Álvaro Beleza garante que se fosse deputado, nunca teria votado contra a ida do PR ao Qatar, porque este país não é pior do que a Rússia, em matéria de violação dos direitos humanos, e porque a norma que obriga o PR a pedir autorização do Parlamento para sair do país é um pró-forma.
“Eu acho que o Presidente da República deve ir onde entender. E portanto se eu fosse deputado votaria, neste caso da deslocação ao Qatar, ou em qualquer outra, a favor.
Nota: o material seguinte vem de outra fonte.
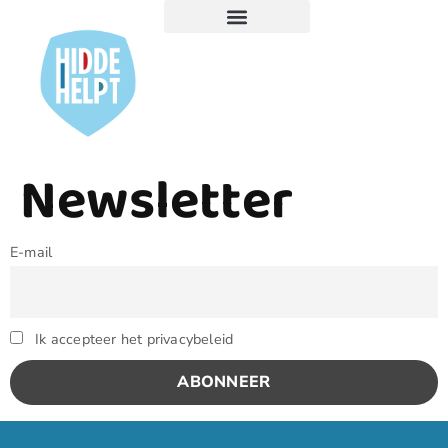
Newsletter
E-mail
Ik accepteer het privacybeleid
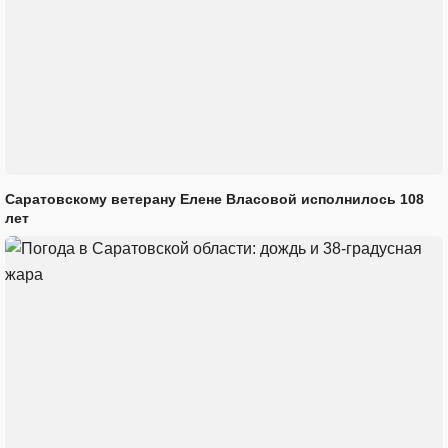
Саратовскому ветерану Елене Власовой исполнилось 108
лет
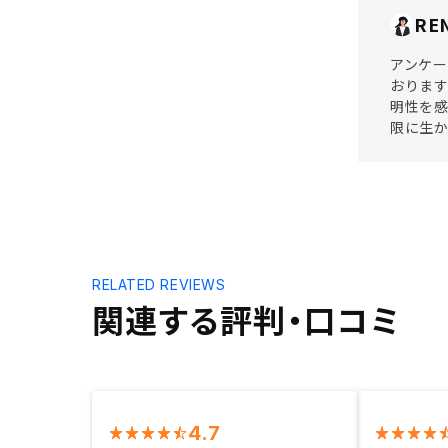
RE
アンケー
おります
明性を感
限に生
RELATED REVIEWS
関連する評判・口コミ
4.7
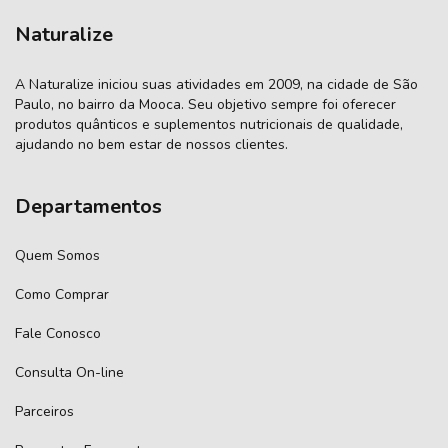
Naturalize
A Naturalize iniciou suas atividades em 2009, na cidade de São
Paulo, no bairro da Mooca. Seu objetivo sempre foi oferecer
produtos quânticos e suplementos nutricionais de qualidade,
ajudando no bem estar de nossos clientes.
Departamentos
Quem Somos
Como Comprar
Fale Conosco
Consulta On-line
Parceiros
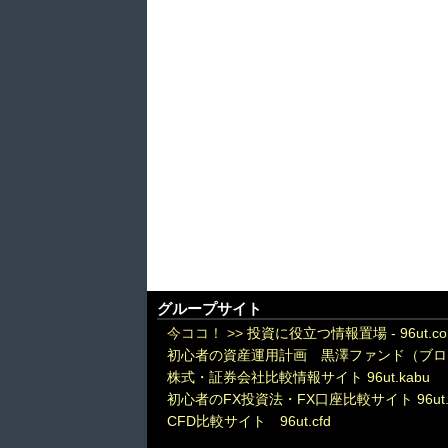
グループサイト
今ココ！ >>
投資に役立つ情報置場 - 96ut.c
初心者の資産運用計画 黒澤ファンド（ブロ
株式・証券会社比較情報サイト 96ut.kabu
初心者のFX投資法・FX口座比較サイト 96ut.
CFD比較サイト 96ut.cfd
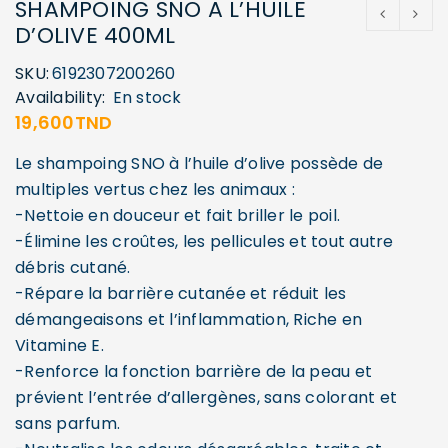
SHAMPOING SNO A L’HUILE
D’OLIVE 400ML
SKU:
6192307200260
Availability:
En stock
19,600
TND
Le shampoing SNO à l’huile d’olive possède de
multiples vertus chez les animaux :
-Nettoie en douceur et fait briller le poil.
-Élimine les croûtes, les pellicules et tout autre
débris cutané.
-Répare la barrière cutanée et réduit les
démangeaisons et l’inflammation, Riche en
Vitamine E.
-Renforce la fonction barrière de la peau et
prévient l’entrée d’allergènes, sans colorant et
sans parfum.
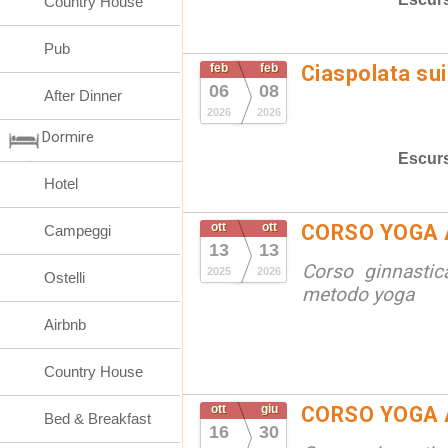
Country House
Pub
feb
feb
Ciaspolata sui 
06
08
After Dinner
2026
2026
Dormire
Escurs
Hotel
ott
ott
CORSO YOGA 
Campeggi
13
13
Corso ginnastic
2025
2026
Ostelli
metodo yoga
Airbnb
Country House
ott
giu
CORSO YOGA 
Bed & Breakfast
16
30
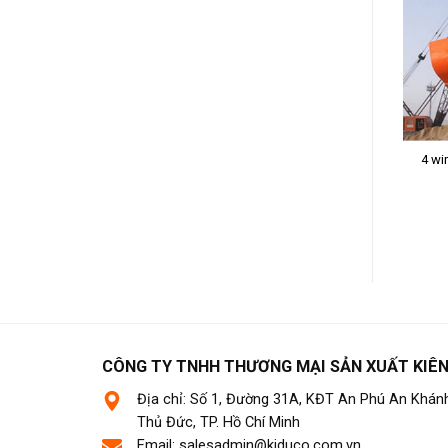
Đầu nối cáp Wedge Socket
4 wi
emote control grab bucket
cho cẩu trục nâng hạ hãng
THLE
CÔNG TY TNHH THƯƠNG MẠI SẢN XUẤT KIÊ
Địa chỉ: Số 1, Đường 31A, KĐT An Phú An Khán
Thủ Đức, TP. Hồ Chí Minh
Email: salesadmin@kiduco.com.vn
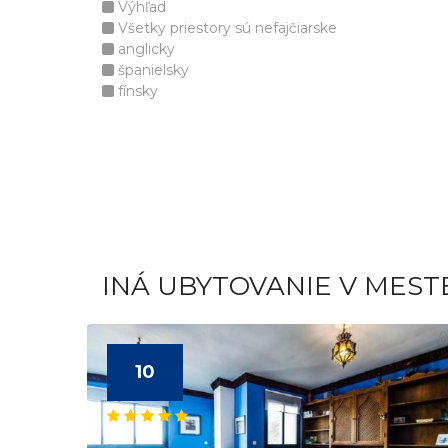
Výhľad
Všetky priestory sú nefajčiarske
anglicky
španielsky
fínsky
INÁ UBYTOVANIE V MES
10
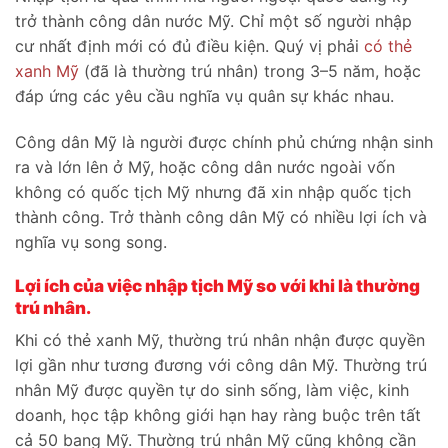
trở thành công dân nước Mỹ. Chỉ một số người nhập
cư nhất định mới có đủ điều kiện. Quý vị phải
có thẻ
xanh Mỹ
(đã là thường trú nhân) trong 3–5 năm, hoặc
đáp ứng các yêu cầu nghĩa vụ quân sự khác nhau.
Công dân Mỹ là người được chính phủ chứng nhận sinh
ra và lớn lên ở Mỹ, hoặc công dân nước ngoài vốn
không có quốc tịch Mỹ nhưng đã xin nhập quốc tịch
thành công. Trở thành công dân Mỹ có nhiều lợi ích và
nghĩa vụ song song.
Lợi ích của việc nhập tịch Mỹ so với khi là thường
trú nhân.
Khi có thẻ xanh Mỹ, thường trú nhân nhận được quyền
lợi gần như tương đương với công dân Mỹ. Thường trú
nhân Mỹ được quyền tự do sinh sống, làm việc, kinh
doanh, học tập không giới hạn hay ràng buộc trên tất
cả 50 bang Mỹ. Thường trú nhân Mỹ cũng không cần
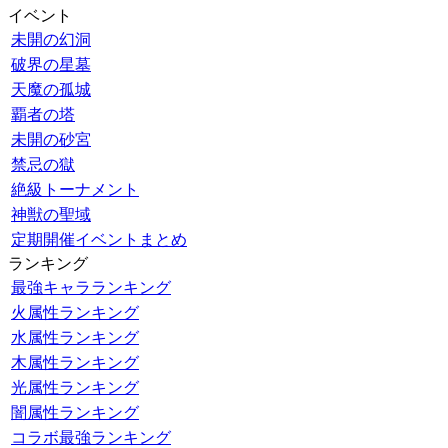
イベント
未開の幻洞
破界の星墓
天魔の孤城
覇者の塔
未開の砂宮
禁忌の獄
絶級トーナメント
神獣の聖域
定期開催イベントまとめ
ランキング
最強キャラランキング
火属性ランキング
水属性ランキング
木属性ランキング
光属性ランキング
闇属性ランキング
コラボ最強ランキング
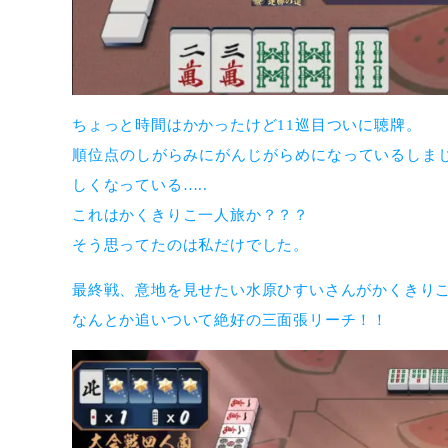
ちょっと時間はかかったけど11巡目ついに聴牌。
順位点のしがらみにがんじがらめになっているしまじ
しくなっている…..
これはかくきりこ一人旅か？？？
そう思ってたのは私だけでした。
最終戦、意地を見せたい水原ひすいさんがかくきり
なんとか追いついて絶好の三面張リーチ！！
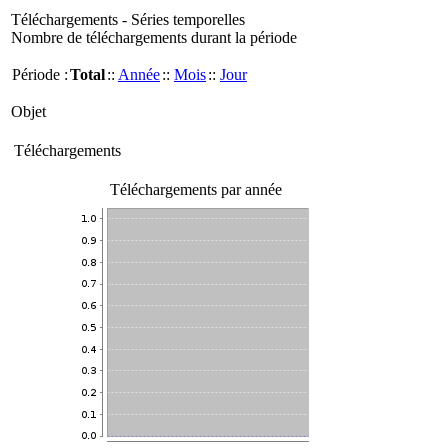
Téléchargements - Séries temporelles
Nombre de téléchargements durant la période
Période :
Total
::
Année
::
Mois
::
Jour
Objet
Téléchargements
Téléchargements par année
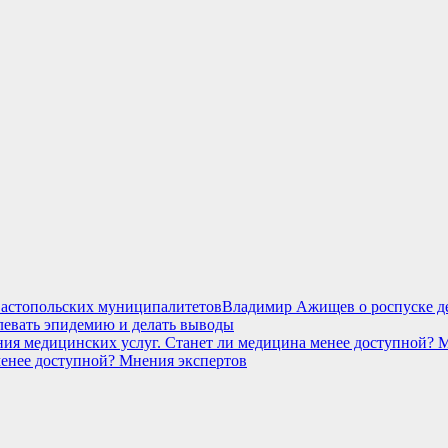
Владимир Ажищев о роспуске де
евать эпидемию и делать выводы
менее доступной? Мнения экспертов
E depois, para não ir aqui, também não tinha ido ao Mundial da Rússia, nem ele nem nenhum governante. Porque a Rússia já era uma ditadura e uma tirania em 2018, já tinha opositores do regime presos, já tinha um ditador que manda liquidar opositores no estrangeiro, e coisas do género. Temos de ter aqui algum bom senso.”
Também Pedro Lomba e Jorge Reis Novais consideram uma formalidade a norma constitucional que obriga o Parlamento a autorizar as deslocações do Presidente da República ao estrangeiro. O constitucionalista e consultor do Presidente Sampaio considera mesmo que "a norma está obsoleta e devia ser retirada da Constituição”.
Entre os três convidados do "Em Nome da Lei" desta semana houve também consenso sobre a ideia de que os políticos em Portugal dão demasiada importância ao futebol e que só assim se justifica que o PR, o PM e o Presidente da Assembleia da República se desloquem ao Qatar, para apoiar a seleção nacional no Mundial de Futebol.